Un long bras de fer administratif
Le litige trouve son origine à l’automne de l’année deux mille vingt-trois, lorsque la direction de l’établissement ornais oppose un refus à la requête des proches d’une ancienne patiente. Ces derniers réclamaient l’accès complet aux documents retraçant la prise en charge médicale de cette femme, hospitalisée dans leurs services jusqu’à la mi-octobre de l’année précédente. Face à l’inflexibilité de l’administration hospitalière, les requérants se sont retrouvés dans une impasse, les contraignant à envisager des voies de recours plus coercitives pour faire valoir leur droit légitime à l’information.
La saisine de la juridiction caennaise
Un an après ce premier refus, la famille décide de porter l’affaire devant le tribunal administratif de Caen.
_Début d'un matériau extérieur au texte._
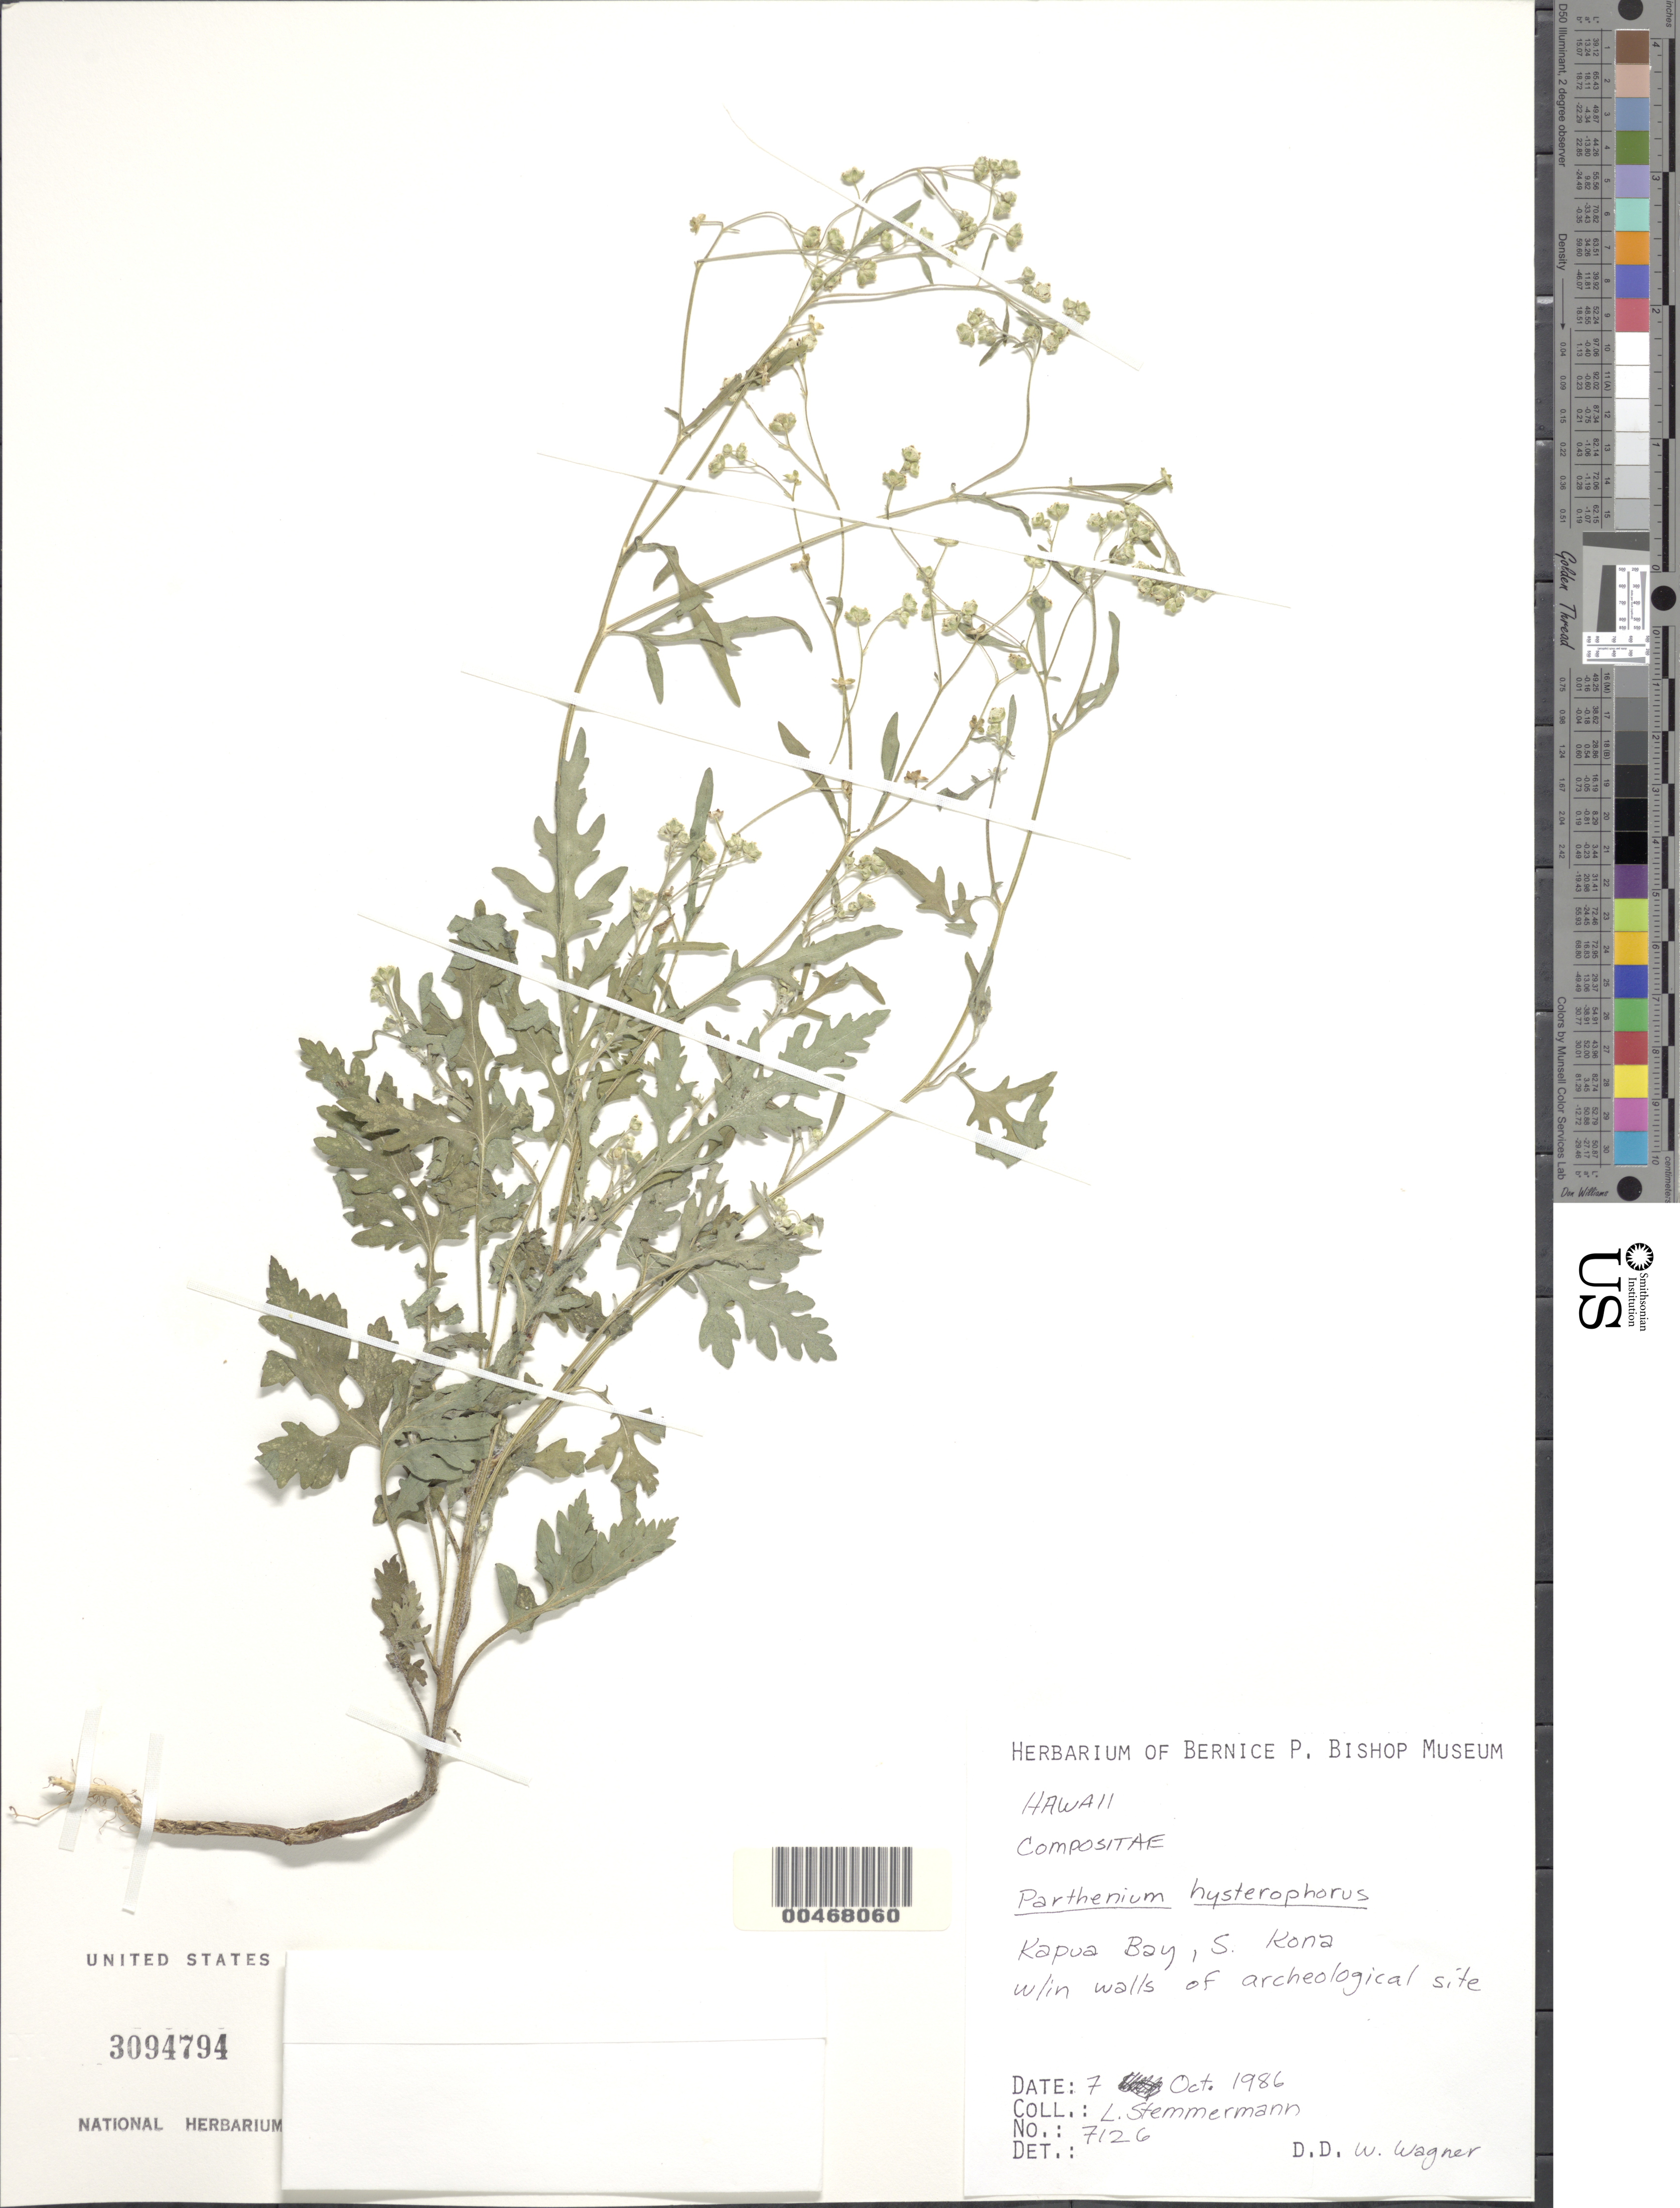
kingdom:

Leur démarche juridique vise à forcer la main de l’hôpital en réclamant une injonction stricte de délivrance des documents sous quinzaine. Pour s’assurer de l’exécution rapide de cette obligation, les plaignants assortissent leur requête d’une demande de pénalité financière journalière de trois cents euros en cas de retard persistant. En parallèle, ils sollicitent également le remboursement des frais d’avocats engagés pour cette procédure complexe.
Une régularisation tardive sanctionnée
Acculé par cette offensive judiciaire, le centre hospitalier finit par céder en janvier deux mille vingt-six en transmettant la totalité des pièces requises à la famille. Cette remise de documents intervenant avant l’audience, le juge a logiquement constaté au début du mois de février que la demande d’injonction n’avait plus de raison d’être, clôturant ainsi le volet de la communication du dossier. Toutefois, la justice a estimé que la résistance de l’établissement méritait réparation. L’hôpital de Flers a par conséquent été condamné à verser la somme de mille euros aux requérants afin de compenser les frais de justice engendrés par cette longue procédure.